------ THE INPUT

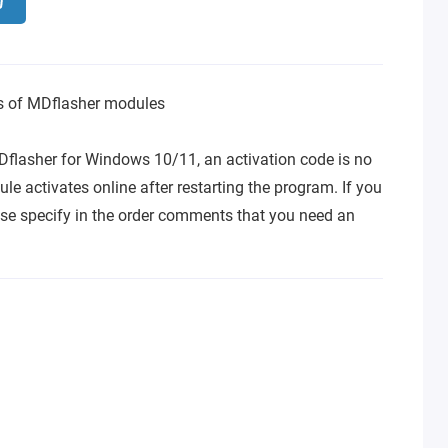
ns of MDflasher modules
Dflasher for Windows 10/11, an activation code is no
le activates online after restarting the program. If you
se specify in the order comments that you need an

------------
------ THE INPUT

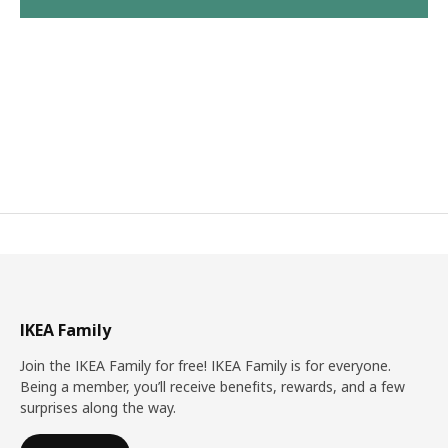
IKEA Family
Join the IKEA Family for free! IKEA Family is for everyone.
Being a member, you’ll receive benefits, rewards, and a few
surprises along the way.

------------

▶ EXERCISE DESCRIPTION: Could you report all lines of the listing that hold "Family"?

▶ ANSWER BOX:
IKEA Family
Join the IKEA Family for free! IKEA Family is for everyone.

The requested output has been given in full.